Wir kamen mit unseren gemeinsamen Überlegungen auf keinen grünen Zweig. Mr. Silver meinte: »Wahrscheinlich müssen wir warten, bis Yoolapan wieder aus der Versenkung hochkommt und seine üblen Taten fortsetzt.«

Ich rümpfte die Nase. »Gefällt mir nicht.«

Der Hüne mit den Silberhaaren hob die breiten Schultern. »Ich wüsste nicht, was wir sonst tun könnten, Tony.«

Ich schluckte meinen lakritzgetränkten Speichel. Roxane wechselte das Thema. Sie erwähnte Mago, den Schwarzmagier, einen unserer erbittertsten Erzfeinde.

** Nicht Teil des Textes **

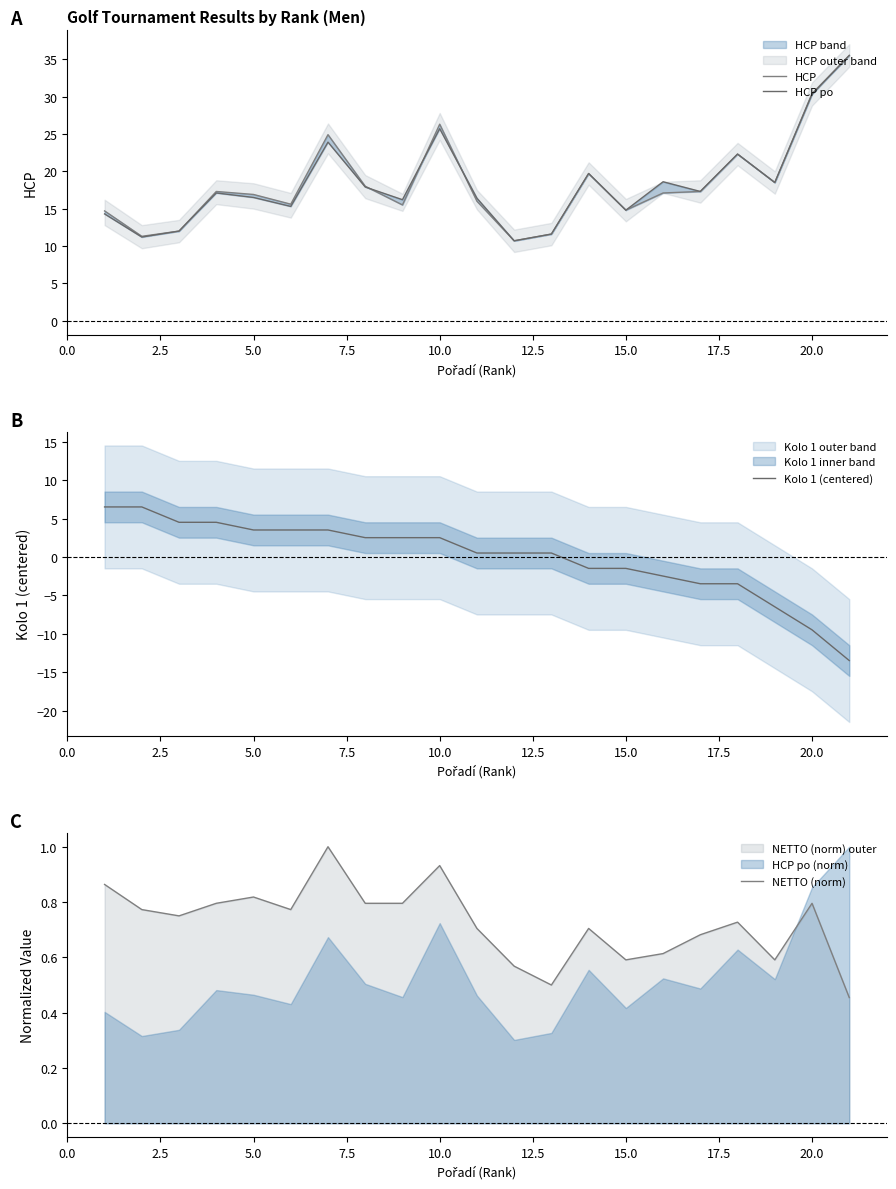

Which series has the widest spread of values?

HCP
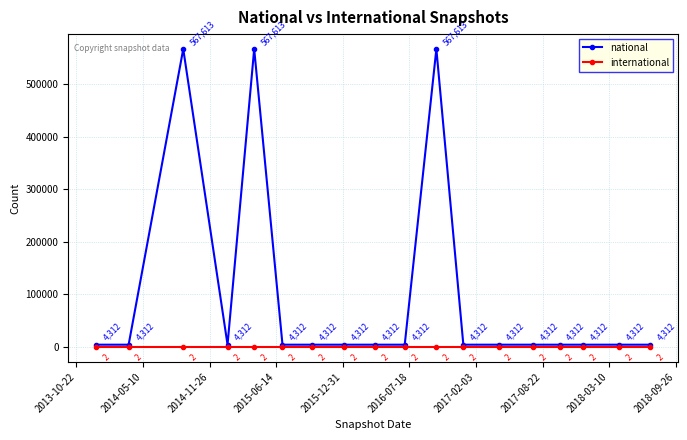

What are all the series names shown in the legend?

national, international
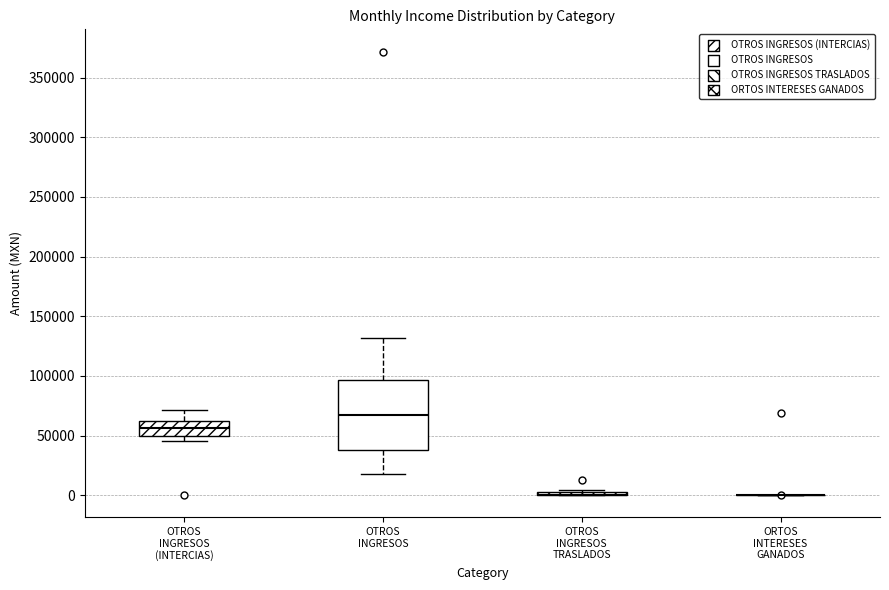

Reading left to right, transcribe this box plot: for each box, give where its median line is, the range the box spans, and where its two whiskers end, as read against the y-axis. The values are not printed on the chart, so give them approximately, as read against the axis.

OTROS INGRESOS (INTERCIAS): median 55000, box 50000 to 60000, whiskers 45000 to 70000
OTROS INGRESOS: median 65000, box 40000 to 95000, whiskers 20000 to 130000
OTROS INGRESOS TRASLADOS: box collapsed to a line at 0, whiskers 0 to 5000
ORTOS INTERESES GANADOS: box collapsed to a line at 0, whiskers 0 to 0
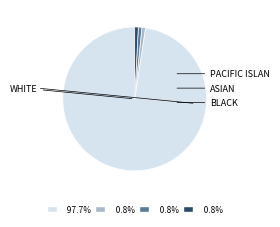

Count the number of slices in the pie.

4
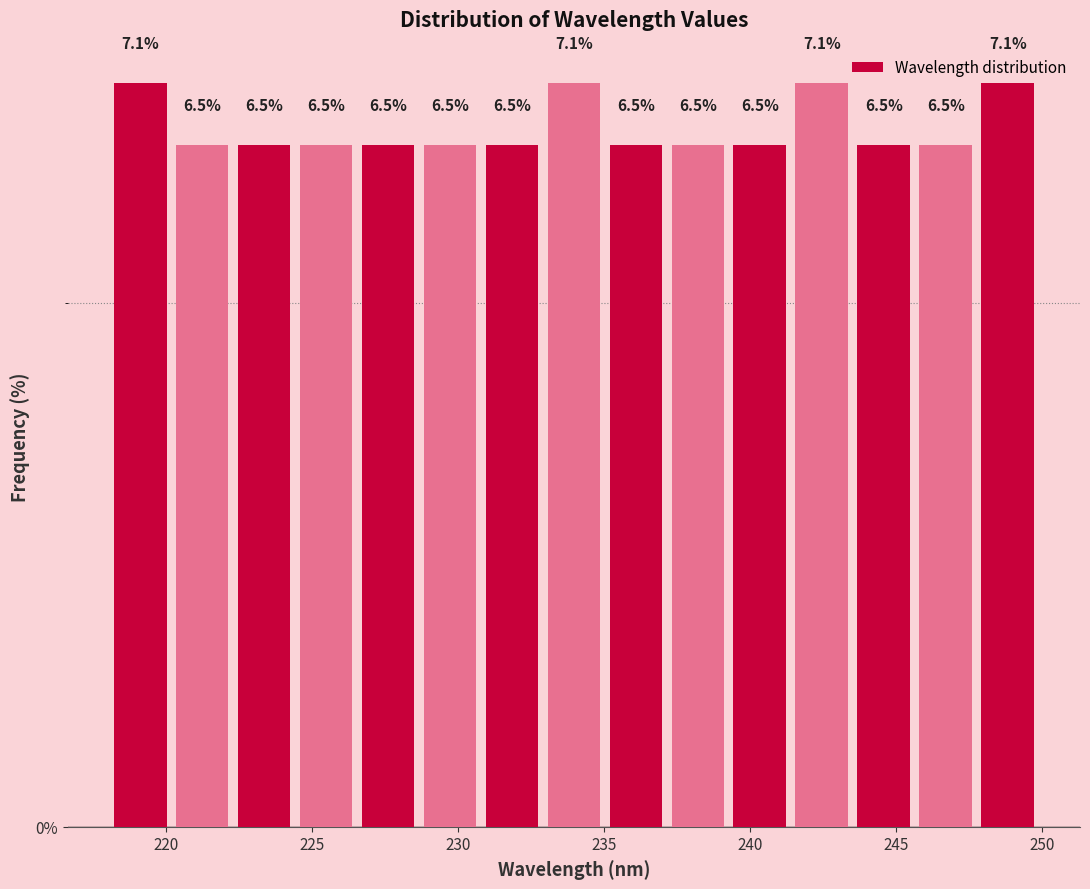

Reading left to right, list every bar in this chart as the range it spans on the x-axis followed by its height. The bar edges are not printed on the chart, so give them approximately, as read against the axis.

218.0 to 220.0: 7.1
220.0 to 222.5: 6.5
222.5 to 224.5: 6.5
224.5 to 226.5: 6.5
226.5 to 228.5: 6.5
228.5 to 231.0: 6.5
231.0 to 233.0: 6.5
233.0 to 235.0: 7.1
235.0 to 237.0: 6.5
237.0 to 239.5: 6.5
239.5 to 241.5: 6.5
241.5 to 243.5: 7.1
243.5 to 245.5: 6.5
245.5 to 248.0: 6.5
248.0 to 250.0: 7.1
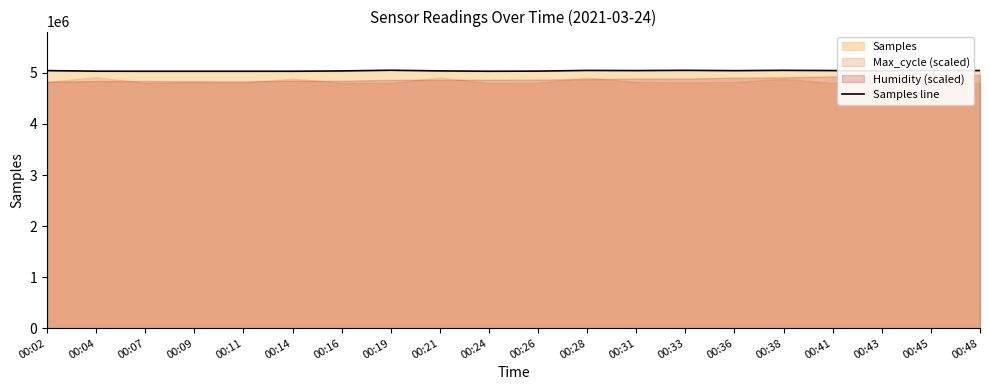

How many interior local peaks (higher than both neighbors) does the data have?

6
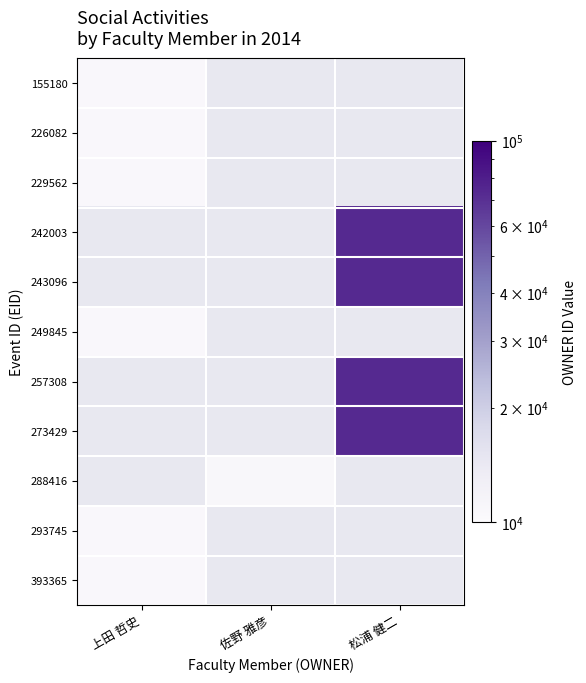

Rank the categories by 242003 value from lowest to highest.

上田 哲史, 佐野 雅彦, 松浦 健二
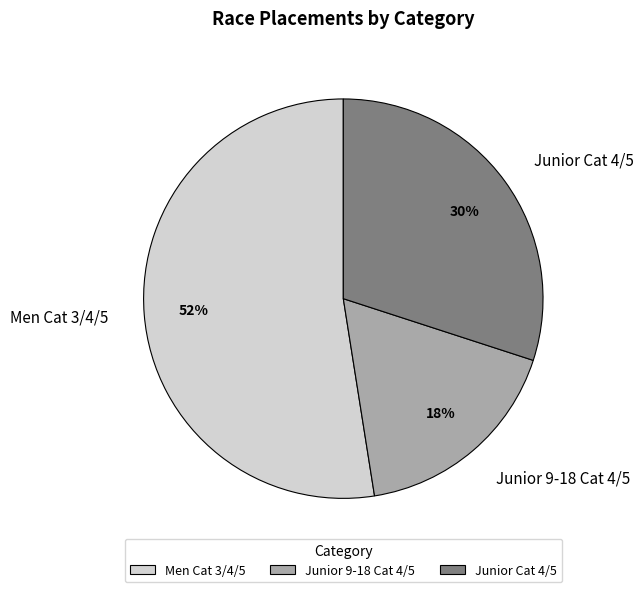

True or false: Junior Cat 4/5 accounts for 30% of the total.

True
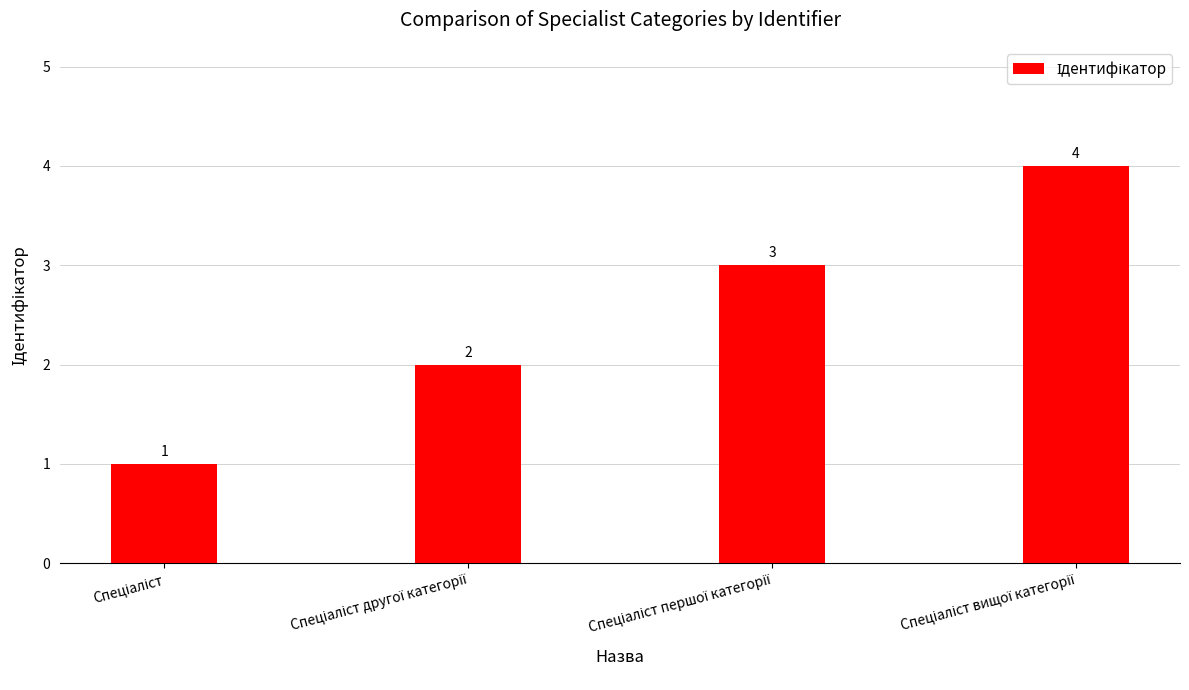

What is the maximum value shown in the chart?

4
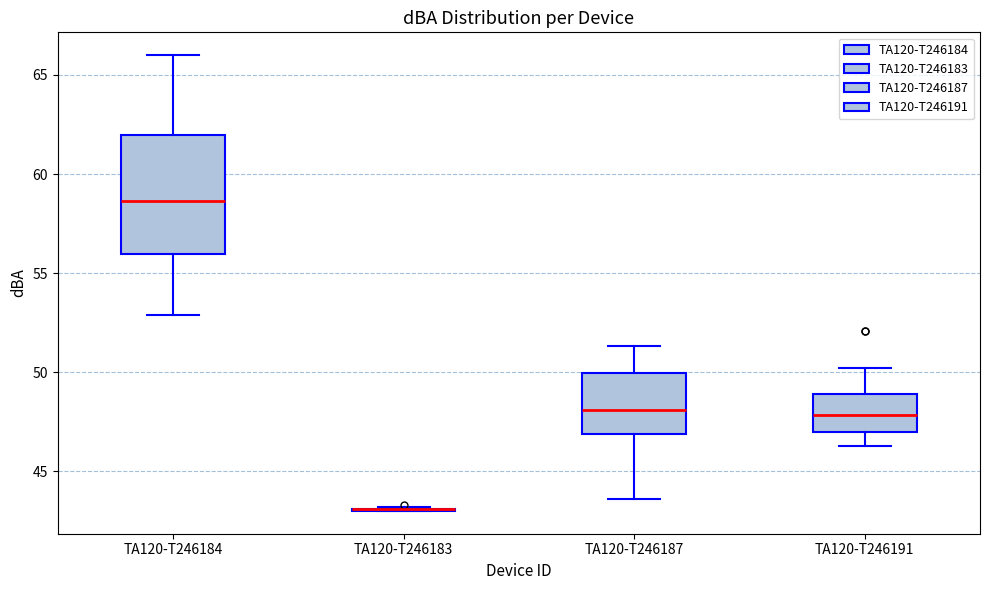

Where does the median line of the box for TA120-T246184 sit on the y-axis? The values are not printed on the chart, so give them approximately, as read against the axis.

58.5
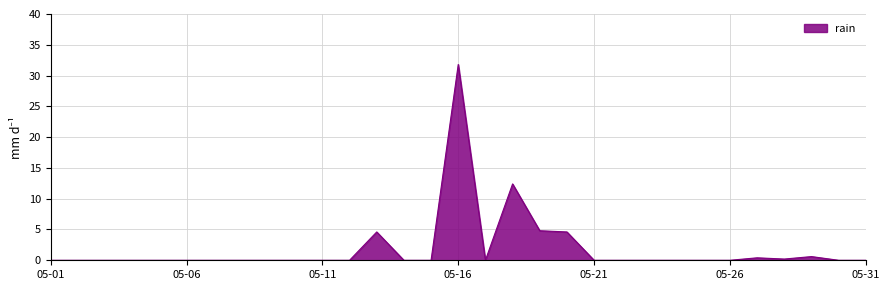

What is the difference between the maximum and minimum values?

31.8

Ein wahres »Stehaufmännchen«, das einfach nicht tot zu kriegen war, sosehr wir das in der Vergangenheit auch immer wieder versucht hatten.

Der Jäger der abtrünnigen Hexen hatte uns kürzlich einen sehr geschmacklosen Streich gespielt. Er hatte mir einen grauenvoll realistischen Albtraum geschickt, von dem mich Mr. Silver nur mit großer Mühe befreien konnte.

Das war eine höchst widerwärtige Machtdemonstration des Schwarzmagiers gewesen, für die ich mich liebend gern persönlich bei ihm »bedankt« hätte.

Mit einem durch meinen magischen Ring verstärkten Faustschlag in die abstoßend hässliche granitgraue Fresse, damit ihm ein für alle Mal Hören und Sehen verging. Aber würde ich jemals so nahe an ihn herankommen?

Der grausame Schwarzmagier war eine äußerst ernst zu nehmende Bedrohung für Roxane und alle anderen weißen Hexen. Ein Damoklesschwert, von dem niemand wusste, wann es todbringend herabsausen würde.

Verschärft wurde die latente Gefahr durch Magos widerliche Schergen – schwarze Peitschen schwingende ghoulähnliche gedrungene Wesen mit grüner, glänzender Haut, stumpfen Hörnern und gelben Rattenzähnen.